IRON MAIDEN's BRUCE DICKINSON Explains What Drives Him To Excel In A Wide Variety Of Pursuits Away From His Main Job (Video)

IRON MAIDEN's BRUCE DICKINSON Explains What Drives Him To Excel In A Wide Variety Of Pursuits Away From His Main Job (Video)

During a recent appearance on the "Next Level Soul" podcast with Alex Ferrari, IRON MAIDEN singer Bruce Dickinson, a true polymath whose accomplishments include pilot and airline captain, aviation entrepreneur, beer brewer, motivational speaker, film scriptwriter, twice-published novelist and Sunday Times best-selling author, radio presenter, TV actor, sports commentator and international fencer, was asked what drives him to excel in a wide variety of pursuits away from his main job. He responded (as transcribed by BLABBERMOUTH.NET): "I'm just curious about how they work. And the only way to find out how something really works is to internalize it. And by internalize it, what I mean is it's very easy to be superficial about something. [It's] not a bad thing being superficial — it's just, like, I take an interest in blah, and I do it for one day a week for an hour and a half. And I'll never really be any good at it, 'cause you can't be any good at it if that's all you do. It's my hobby and then I'll give it up and find another hobby and blah blah blah. And that's great, but that pisses me off. I mean, me. Other people — fine; I'm not gonna condemn other people for doing what they do. But it seems to me to be pointless to invest your time in things at which you are not really passionate about. So the alternative is to be passionate about everything you do in some way. Which means that you end up having to make commitments, because that passion means there's a constant thirst to want to know more."
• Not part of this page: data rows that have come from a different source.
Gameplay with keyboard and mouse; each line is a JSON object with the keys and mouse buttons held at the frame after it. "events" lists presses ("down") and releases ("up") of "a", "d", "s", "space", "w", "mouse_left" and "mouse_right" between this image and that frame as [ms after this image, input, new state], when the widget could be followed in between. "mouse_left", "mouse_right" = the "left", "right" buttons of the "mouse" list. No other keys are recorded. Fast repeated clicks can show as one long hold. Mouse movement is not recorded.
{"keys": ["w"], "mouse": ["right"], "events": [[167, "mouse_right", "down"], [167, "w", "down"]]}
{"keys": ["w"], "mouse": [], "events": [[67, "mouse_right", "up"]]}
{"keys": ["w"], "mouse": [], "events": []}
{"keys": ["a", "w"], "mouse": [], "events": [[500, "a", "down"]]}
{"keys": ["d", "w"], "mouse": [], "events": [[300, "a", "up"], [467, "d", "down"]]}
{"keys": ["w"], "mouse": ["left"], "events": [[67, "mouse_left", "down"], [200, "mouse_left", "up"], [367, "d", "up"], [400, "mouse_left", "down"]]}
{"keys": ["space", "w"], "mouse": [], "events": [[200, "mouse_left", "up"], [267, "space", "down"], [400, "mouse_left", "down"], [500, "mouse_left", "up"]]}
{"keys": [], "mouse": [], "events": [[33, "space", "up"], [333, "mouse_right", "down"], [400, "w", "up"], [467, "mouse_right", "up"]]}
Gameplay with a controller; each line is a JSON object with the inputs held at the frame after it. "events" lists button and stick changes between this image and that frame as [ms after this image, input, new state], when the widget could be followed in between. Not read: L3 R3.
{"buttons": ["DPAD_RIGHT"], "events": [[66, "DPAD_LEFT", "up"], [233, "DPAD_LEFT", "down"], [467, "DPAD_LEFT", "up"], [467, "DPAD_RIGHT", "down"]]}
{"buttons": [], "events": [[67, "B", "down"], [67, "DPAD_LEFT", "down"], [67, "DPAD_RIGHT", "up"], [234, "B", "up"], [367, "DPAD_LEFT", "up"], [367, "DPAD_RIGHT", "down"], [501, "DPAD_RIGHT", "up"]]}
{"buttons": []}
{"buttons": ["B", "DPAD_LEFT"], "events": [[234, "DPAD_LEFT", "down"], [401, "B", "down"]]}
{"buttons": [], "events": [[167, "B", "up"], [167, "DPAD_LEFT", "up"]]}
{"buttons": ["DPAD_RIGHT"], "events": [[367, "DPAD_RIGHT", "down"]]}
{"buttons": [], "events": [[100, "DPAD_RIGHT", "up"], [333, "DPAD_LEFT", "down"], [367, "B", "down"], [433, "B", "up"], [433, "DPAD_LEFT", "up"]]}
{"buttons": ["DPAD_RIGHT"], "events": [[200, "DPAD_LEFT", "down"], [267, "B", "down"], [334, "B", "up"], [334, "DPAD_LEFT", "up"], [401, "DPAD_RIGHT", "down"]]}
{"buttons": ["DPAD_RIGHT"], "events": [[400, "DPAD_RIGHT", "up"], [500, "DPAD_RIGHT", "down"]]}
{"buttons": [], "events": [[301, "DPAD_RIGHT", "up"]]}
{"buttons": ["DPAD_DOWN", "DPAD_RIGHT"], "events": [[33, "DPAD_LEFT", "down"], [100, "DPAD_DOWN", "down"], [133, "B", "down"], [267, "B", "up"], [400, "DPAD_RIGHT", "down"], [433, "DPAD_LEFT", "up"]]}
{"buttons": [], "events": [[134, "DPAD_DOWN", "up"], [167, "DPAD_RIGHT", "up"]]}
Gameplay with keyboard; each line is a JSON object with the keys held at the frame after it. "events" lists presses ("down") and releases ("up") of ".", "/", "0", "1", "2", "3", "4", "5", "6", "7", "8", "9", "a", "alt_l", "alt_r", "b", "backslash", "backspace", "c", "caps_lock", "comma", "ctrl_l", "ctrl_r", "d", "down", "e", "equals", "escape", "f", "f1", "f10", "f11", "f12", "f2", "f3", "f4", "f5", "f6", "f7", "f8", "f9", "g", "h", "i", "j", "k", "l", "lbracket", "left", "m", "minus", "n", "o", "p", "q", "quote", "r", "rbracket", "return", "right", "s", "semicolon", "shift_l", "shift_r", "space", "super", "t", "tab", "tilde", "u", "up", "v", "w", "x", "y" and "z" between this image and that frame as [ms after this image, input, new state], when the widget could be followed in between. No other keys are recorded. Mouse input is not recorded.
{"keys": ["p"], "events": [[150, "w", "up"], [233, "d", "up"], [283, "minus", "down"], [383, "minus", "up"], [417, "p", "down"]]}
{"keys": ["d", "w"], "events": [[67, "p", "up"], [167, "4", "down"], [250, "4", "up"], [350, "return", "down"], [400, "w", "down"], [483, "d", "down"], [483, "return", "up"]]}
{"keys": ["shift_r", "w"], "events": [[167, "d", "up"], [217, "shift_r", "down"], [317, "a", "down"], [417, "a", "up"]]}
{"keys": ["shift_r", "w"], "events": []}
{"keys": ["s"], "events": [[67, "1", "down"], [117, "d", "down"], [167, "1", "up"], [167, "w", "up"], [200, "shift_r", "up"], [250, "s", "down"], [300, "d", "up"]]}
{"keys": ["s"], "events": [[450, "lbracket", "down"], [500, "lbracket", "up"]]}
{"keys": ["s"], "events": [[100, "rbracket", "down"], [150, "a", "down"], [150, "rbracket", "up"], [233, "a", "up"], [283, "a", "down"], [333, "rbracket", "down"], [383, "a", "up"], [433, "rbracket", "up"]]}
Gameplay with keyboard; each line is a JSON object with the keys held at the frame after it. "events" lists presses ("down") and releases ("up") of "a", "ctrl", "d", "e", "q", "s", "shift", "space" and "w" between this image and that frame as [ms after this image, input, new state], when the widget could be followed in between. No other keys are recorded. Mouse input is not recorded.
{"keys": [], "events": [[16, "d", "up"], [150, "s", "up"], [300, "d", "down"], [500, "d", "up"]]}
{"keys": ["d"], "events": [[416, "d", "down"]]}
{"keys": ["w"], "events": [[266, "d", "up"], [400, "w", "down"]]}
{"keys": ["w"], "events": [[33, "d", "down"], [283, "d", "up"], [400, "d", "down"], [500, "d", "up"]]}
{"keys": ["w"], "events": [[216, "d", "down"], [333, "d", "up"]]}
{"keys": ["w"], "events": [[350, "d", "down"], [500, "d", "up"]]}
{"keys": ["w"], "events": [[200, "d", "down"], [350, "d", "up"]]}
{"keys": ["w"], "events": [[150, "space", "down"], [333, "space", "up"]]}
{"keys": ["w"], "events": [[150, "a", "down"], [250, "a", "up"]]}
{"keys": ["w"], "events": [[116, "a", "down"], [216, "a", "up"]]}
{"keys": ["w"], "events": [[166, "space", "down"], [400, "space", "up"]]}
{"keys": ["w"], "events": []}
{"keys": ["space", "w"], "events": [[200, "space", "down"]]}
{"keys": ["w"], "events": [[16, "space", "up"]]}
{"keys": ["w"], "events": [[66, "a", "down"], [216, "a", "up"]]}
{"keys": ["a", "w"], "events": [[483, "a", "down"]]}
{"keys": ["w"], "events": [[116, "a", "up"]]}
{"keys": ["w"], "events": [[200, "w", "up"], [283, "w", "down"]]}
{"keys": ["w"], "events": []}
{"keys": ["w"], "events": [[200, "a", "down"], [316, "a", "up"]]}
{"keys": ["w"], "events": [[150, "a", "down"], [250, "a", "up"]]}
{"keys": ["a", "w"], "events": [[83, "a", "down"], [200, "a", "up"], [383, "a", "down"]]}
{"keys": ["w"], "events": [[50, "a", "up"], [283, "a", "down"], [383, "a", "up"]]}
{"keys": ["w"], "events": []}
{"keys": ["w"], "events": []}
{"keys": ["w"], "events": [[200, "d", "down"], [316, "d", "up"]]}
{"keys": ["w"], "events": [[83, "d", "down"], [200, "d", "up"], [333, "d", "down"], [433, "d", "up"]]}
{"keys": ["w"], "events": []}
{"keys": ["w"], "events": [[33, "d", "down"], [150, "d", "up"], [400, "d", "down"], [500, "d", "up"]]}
He continued: "What makes this beast tick? What is it really like to be in… For example, when I learned to fly. Lots of musicians learn to fly; lots of actors learn to fly. And then I thought it would be really nice to go and fly myself around to some gigs. Then it becomes more complicated, because you've gotta actually get there, and depending on the weather, you've gotta have more qualifications and blah blah blah… And then finally I got to the point where I thought there's so much more to learn here, the only way to learn, to dig really deep is to get a job and actually be a professional pilot. And not being John Travolta and being unable to afford to buy my own jet, I thought I've gotta get a job and fly someone else's. So, believe it or not, that's what happened via a series of chance and happenstance. Much the same way that I ended up getting the job in IRON MAIDEN is actually how I ended up getting the job in an airline."

Dickinson, who turned 62 last August, joined IRON MAIDEN in 1981, replacing Paul Di'Anno, and made his recording debut with the band on the 1982 album "The Number Of The Beast". He quit the band in 1993, pursuing several solo projects, and rejoined in 1999.

As previously reported, Bruce is teaming up with filmmaker Sacha Gervasi ("Anvil: The Story Of Anvil!" ) to co-write a narrative screenplay about the legendary concert Dickinson played with his solo band during the wartime siege in Sarajevo, Bosnia-Herzegovina.

Dickinson and his band came to Sarajevo with the help of UN troops in 1994 and held a concert at the Bosnian Cultural Centre. At the time, the city was cut off from the world, its citizens brutally terrorized by shooting, bombing and starvation with electricity and water supply being nothing short of a luxury. Bruce and his then-solo band drove through the frontlines and ultimately played a show for the people trapped in the city. What this gig meant to the people and how it changed Bruce and his band is told in the 2016 documentary "Scream For Me Sarajevo".

"Scream For Me Sarajevo" was released in 2018 on DVD, Blu-ray and digital via Eagle Vision. In addition, the music from the film was issued on CD/double LP via BMG.